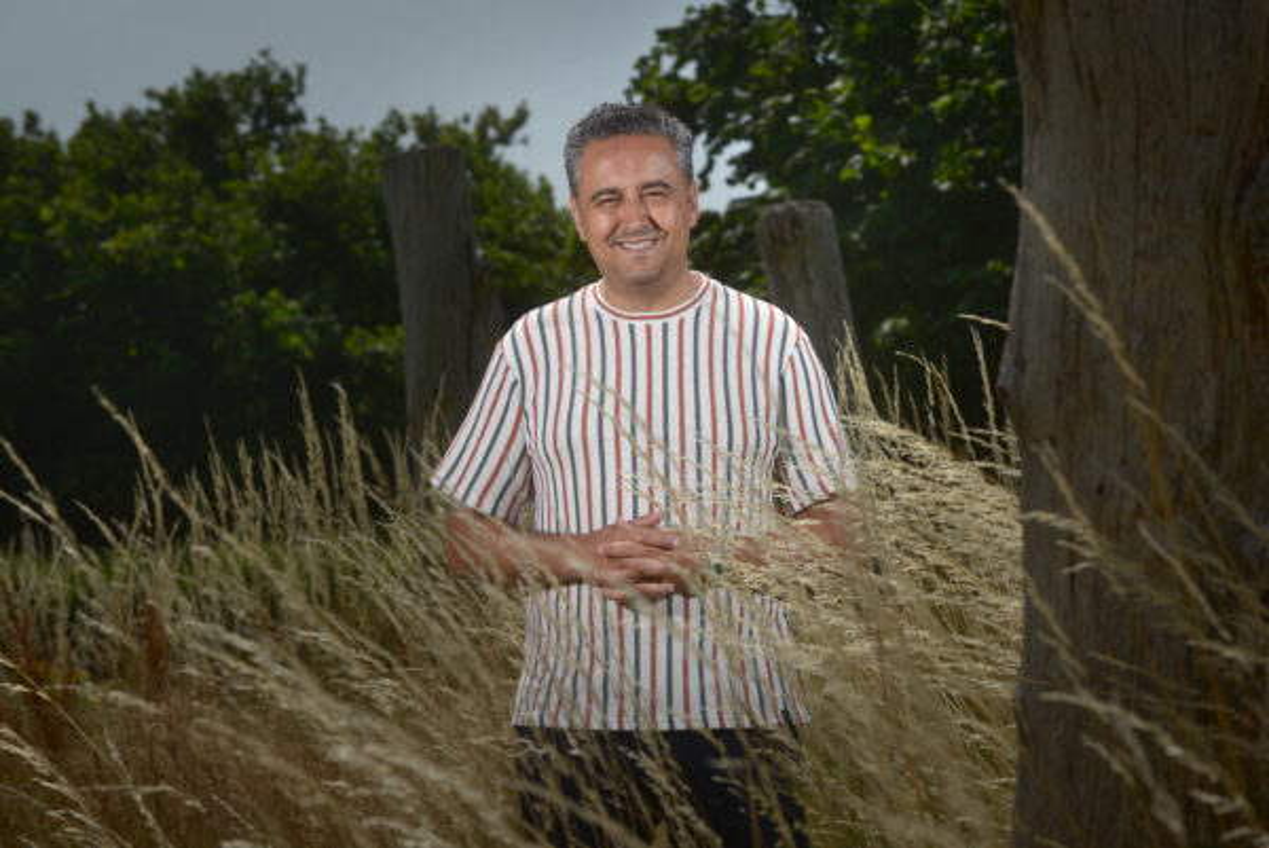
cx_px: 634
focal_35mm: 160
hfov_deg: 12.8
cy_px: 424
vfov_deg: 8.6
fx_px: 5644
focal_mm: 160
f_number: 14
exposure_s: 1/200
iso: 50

----

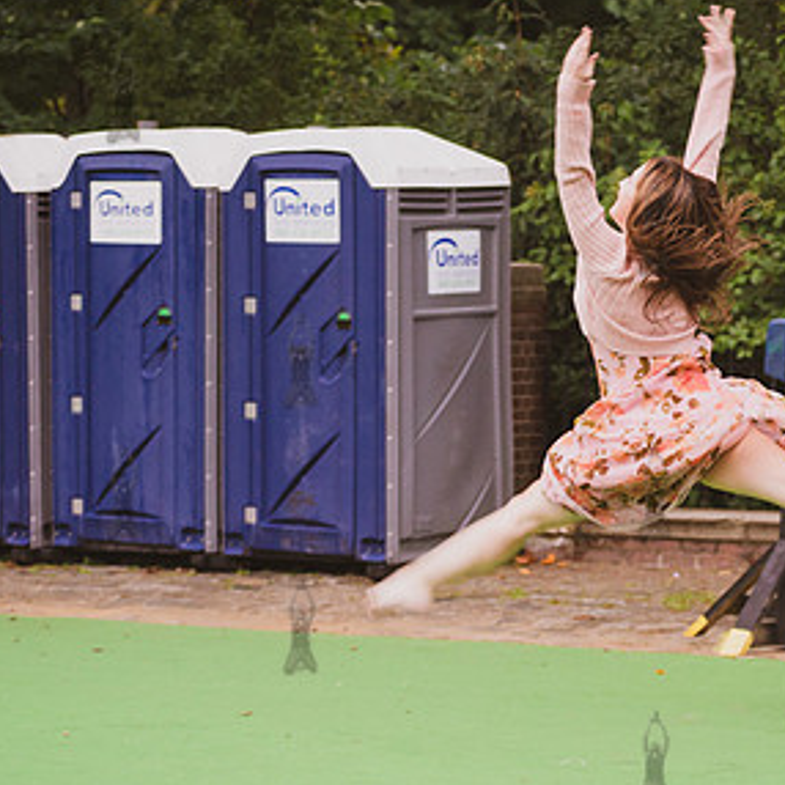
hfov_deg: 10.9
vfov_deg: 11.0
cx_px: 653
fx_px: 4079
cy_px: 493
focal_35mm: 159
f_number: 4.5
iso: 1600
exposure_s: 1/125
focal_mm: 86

----

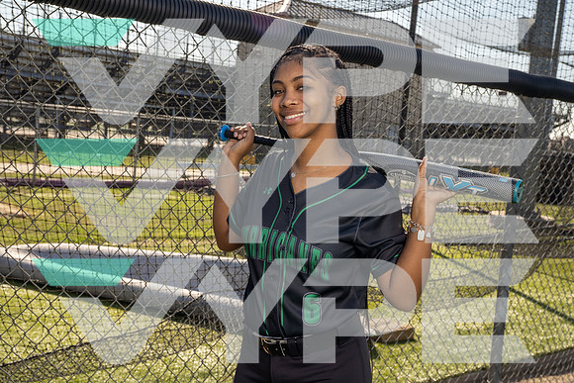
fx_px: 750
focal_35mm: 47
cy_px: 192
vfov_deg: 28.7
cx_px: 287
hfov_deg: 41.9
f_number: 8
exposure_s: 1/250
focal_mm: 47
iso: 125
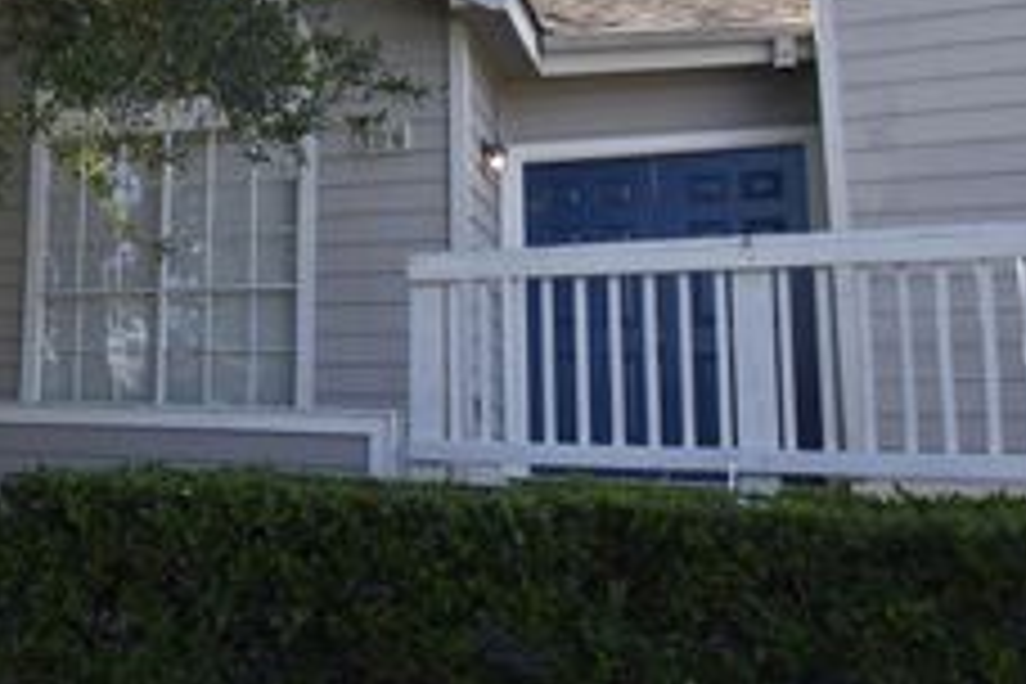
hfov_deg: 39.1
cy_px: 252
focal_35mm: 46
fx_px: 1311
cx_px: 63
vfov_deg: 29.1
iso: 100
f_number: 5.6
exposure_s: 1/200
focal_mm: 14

----

Of the entries above, transcribe exactly those lines that fall between the line containing "hfov_deg: 39.1" and the line containing "focal_mm: 14", together with those two lines.

• RESPONSE FOR THIS EXERCISE:
hfov_deg: 39.1
cy_px: 252
focal_35mm: 46
fx_px: 1311
cx_px: 63
vfov_deg: 29.1
iso: 100
f_number: 5.6
exposure_s: 1/200
focal_mm: 14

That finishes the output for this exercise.